ASSIGNMENT: Each line from the one containing "What does the map show, and" to the end of the entries below must be restated exactly, and no other line should appear.

Collected data entries:
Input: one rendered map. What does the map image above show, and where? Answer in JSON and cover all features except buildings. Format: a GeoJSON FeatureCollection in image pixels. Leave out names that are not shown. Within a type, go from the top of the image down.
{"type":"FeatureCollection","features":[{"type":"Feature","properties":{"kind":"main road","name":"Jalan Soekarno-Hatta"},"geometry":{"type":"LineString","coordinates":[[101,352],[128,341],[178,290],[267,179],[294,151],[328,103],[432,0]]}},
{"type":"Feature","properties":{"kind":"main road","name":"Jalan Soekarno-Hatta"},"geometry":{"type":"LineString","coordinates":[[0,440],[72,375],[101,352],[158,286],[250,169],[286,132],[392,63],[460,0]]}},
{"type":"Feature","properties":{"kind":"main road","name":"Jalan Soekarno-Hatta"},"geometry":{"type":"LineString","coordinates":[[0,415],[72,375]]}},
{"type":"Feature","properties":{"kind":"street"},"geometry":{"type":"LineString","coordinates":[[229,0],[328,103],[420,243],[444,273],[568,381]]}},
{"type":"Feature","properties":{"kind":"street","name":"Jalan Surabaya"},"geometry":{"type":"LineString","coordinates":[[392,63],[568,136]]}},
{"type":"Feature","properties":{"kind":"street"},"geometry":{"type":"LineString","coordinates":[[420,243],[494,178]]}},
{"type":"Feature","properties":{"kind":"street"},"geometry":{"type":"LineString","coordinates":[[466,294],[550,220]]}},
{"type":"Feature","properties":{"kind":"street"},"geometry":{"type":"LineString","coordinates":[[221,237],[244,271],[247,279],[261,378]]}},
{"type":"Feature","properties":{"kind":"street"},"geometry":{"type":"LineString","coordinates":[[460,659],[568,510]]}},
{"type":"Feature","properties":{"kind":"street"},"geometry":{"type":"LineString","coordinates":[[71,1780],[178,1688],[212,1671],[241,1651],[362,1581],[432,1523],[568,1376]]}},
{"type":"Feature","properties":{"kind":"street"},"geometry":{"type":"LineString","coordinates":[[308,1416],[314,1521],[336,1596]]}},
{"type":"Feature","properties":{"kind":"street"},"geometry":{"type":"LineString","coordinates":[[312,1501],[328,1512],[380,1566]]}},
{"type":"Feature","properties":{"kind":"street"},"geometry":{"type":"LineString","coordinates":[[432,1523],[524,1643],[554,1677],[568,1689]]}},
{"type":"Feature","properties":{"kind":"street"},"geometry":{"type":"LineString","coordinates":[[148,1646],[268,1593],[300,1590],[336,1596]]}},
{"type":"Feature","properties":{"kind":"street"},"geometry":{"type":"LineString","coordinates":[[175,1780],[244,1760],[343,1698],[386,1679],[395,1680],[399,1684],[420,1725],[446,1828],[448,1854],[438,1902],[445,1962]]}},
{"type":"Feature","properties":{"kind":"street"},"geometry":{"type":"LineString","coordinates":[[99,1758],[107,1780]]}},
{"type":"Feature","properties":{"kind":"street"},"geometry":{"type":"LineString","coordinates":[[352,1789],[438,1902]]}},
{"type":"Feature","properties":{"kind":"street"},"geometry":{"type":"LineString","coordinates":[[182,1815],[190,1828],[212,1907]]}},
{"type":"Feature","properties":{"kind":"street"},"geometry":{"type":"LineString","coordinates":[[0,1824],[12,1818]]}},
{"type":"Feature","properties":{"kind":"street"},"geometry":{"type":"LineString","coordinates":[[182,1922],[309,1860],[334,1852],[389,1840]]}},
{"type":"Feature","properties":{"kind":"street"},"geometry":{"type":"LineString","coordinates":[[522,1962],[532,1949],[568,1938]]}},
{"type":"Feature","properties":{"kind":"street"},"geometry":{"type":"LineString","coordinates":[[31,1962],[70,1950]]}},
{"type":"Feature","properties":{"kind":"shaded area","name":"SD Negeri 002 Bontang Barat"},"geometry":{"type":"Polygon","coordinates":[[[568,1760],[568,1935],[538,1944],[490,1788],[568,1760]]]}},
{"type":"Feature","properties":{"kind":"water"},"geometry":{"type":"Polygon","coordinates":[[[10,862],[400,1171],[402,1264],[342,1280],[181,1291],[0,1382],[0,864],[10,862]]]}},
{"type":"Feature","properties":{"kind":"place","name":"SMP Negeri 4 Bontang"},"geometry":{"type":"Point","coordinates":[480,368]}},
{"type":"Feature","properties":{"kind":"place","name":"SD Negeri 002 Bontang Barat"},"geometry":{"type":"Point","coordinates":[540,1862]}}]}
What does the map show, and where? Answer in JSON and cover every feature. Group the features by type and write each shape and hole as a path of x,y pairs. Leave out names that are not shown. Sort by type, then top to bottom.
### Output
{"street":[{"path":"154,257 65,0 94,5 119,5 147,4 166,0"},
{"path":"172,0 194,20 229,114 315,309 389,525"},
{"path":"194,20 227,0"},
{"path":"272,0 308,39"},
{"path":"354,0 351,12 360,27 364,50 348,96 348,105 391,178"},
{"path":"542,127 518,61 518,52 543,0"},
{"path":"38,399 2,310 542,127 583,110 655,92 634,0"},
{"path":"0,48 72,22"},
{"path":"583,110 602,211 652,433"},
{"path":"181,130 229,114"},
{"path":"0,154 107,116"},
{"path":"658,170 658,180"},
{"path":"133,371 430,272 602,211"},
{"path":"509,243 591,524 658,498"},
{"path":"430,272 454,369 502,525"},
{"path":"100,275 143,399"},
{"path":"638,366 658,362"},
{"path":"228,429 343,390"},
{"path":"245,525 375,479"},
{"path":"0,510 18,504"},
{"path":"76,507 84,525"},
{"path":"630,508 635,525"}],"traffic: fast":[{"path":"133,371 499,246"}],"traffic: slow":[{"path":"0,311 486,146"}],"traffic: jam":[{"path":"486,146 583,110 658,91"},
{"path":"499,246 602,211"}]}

RESPONSE TO THIS EXERCISE:
What does the map show, and where? Answer in JSON and cover every feature. Group the features by type and write each shape and hole as a path of x,y pairs. Leave out names that are not shown. Sort by type, then top to bottom.
### Output
{"street":[{"path":"154,257 65,0 94,5 119,5 147,4 166,0"},
{"path":"172,0 194,20 229,114 315,309 389,525"},
{"path":"194,20 227,0"},
{"path":"272,0 308,39"},
{"path":"354,0 351,12 360,27 364,50 348,96 348,105 391,178"},
{"path":"542,127 518,61 518,52 543,0"},
{"path":"38,399 2,310 542,127 583,110 655,92 634,0"},
{"path":"0,48 72,22"},
{"path":"583,110 602,211 652,433"},
{"path":"181,130 229,114"},
{"path":"0,154 107,116"},
{"path":"658,170 658,180"},
{"path":"133,371 430,272 602,211"},
{"path":"509,243 591,524 658,498"},
{"path":"430,272 454,369 502,525"},
{"path":"100,275 143,399"},
{"path":"638,366 658,362"},
{"path":"228,429 343,390"},
{"path":"245,525 375,479"},
{"path":"0,510 18,504"},
{"path":"76,507 84,525"},
{"path":"630,508 635,525"}],"traffic: fast":[{"path":"133,371 499,246"}],"traffic: slow":[{"path":"0,311 486,146"}],"traffic: jam":[{"path":"486,146 583,110 658,91"},
{"path":"499,246 602,211"}]}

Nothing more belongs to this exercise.